• _INFORMATION PROVIDED_:

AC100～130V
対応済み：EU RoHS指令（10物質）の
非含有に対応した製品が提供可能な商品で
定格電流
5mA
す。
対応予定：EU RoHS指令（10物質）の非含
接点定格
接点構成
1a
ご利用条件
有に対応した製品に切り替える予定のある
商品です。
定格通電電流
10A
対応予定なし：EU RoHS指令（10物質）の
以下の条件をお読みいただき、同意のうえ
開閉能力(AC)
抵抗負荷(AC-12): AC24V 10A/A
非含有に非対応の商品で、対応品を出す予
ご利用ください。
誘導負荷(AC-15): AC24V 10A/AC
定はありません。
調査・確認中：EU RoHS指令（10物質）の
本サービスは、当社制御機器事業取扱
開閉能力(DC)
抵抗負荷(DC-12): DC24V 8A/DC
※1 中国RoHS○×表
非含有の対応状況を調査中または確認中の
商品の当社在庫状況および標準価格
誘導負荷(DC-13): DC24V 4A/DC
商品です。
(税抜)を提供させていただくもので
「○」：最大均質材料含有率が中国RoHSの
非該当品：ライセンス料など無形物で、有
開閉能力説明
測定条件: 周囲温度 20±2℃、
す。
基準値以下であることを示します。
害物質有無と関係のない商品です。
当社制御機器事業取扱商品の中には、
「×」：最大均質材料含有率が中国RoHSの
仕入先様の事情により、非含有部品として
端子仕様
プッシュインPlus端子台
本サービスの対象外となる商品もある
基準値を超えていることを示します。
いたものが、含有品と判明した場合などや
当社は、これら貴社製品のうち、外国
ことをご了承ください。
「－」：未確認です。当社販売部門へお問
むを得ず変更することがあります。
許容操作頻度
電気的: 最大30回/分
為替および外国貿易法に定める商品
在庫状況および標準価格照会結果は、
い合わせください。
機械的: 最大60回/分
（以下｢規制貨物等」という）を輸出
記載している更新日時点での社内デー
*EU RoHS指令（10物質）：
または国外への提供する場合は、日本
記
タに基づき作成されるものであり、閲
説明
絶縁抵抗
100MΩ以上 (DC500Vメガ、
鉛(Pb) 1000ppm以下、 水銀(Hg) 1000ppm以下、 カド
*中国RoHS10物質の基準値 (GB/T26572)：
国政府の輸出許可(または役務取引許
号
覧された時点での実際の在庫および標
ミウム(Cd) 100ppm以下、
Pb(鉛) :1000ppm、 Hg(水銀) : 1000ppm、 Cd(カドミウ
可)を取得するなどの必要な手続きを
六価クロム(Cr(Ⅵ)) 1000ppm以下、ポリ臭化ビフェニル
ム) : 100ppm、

• _WHAT TO DO_:
Each record should be given again exactly as it reads.

• _OUTPUT FOR THIS EXERCISE_:
AC100～130V
対応済み：EU RoHS指令（10物質）の
非含有に対応した製品が提供可能な商品で
定格電流
5mA
す。
対応予定：EU RoHS指令（10物質）の非含
接点定格
接点構成
1a
ご利用条件
有に対応した製品に切り替える予定のある
商品です。
定格通電電流
10A
対応予定なし：EU RoHS指令（10物質）の
以下の条件をお読みいただき、同意のうえ
開閉能力(AC)
抵抗負荷(AC-12): AC24V 10A/A
非含有に非対応の商品で、対応品を出す予
ご利用ください。
誘導負荷(AC-15): AC24V 10A/AC
定はありません。
調査・確認中：EU RoHS指令（10物質）の
本サービスは、当社制御機器事業取扱
開閉能力(DC)
抵抗負荷(DC-12): DC24V 8A/DC
※1 中国RoHS○×表
非含有の対応状況を調査中または確認中の
商品の当社在庫状況および標準価格
誘導負荷(DC-13): DC24V 4A/DC
商品です。
(税抜)を提供させていただくもので
「○」：最大均質材料含有率が中国RoHSの
非該当品：ライセンス料など無形物で、有
開閉能力説明
測定条件: 周囲温度 20±2℃、
す。
基準値以下であることを示します。
害物質有無と関係のない商品です。
当社制御機器事業取扱商品の中には、
「×」：最大均質材料含有率が中国RoHSの
仕入先様の事情により、非含有部品として
端子仕様
プッシュインPlus端子台
本サービスの対象外となる商品もある
基準値を超えていることを示します。
いたものが、含有品と判明した場合などや
当社は、これら貴社製品のうち、外国
ことをご了承ください。
「－」：未確認です。当社販売部門へお問
むを得ず変更することがあります。
許容操作頻度
電気的: 最大30回/分
為替および外国貿易法に定める商品
在庫状況および標準価格照会結果は、
い合わせください。
機械的: 最大60回/分
（以下｢規制貨物等」という）を輸出
記載している更新日時点での社内デー
*EU RoHS指令（10物質）：
または国外への提供する場合は、日本
記
タに基づき作成されるものであり、閲
説明
絶縁抵抗
100MΩ以上 (DC500Vメガ、
鉛(Pb) 1000ppm以下、 水銀(Hg) 1000ppm以下、 カド
*中国RoHS10物質の基準値 (GB/T26572)：
国政府の輸出許可(または役務取引許
号
覧された時点での実際の在庫および標
ミウム(Cd) 100ppm以下、
Pb(鉛) :1000ppm、 Hg(水銀) : 1000ppm、 Cd(カドミウ
可)を取得するなどの必要な手続きを
六価クロム(Cr(Ⅵ)) 1000ppm以下、ポリ臭化ビフェニル
ム) : 100ppm、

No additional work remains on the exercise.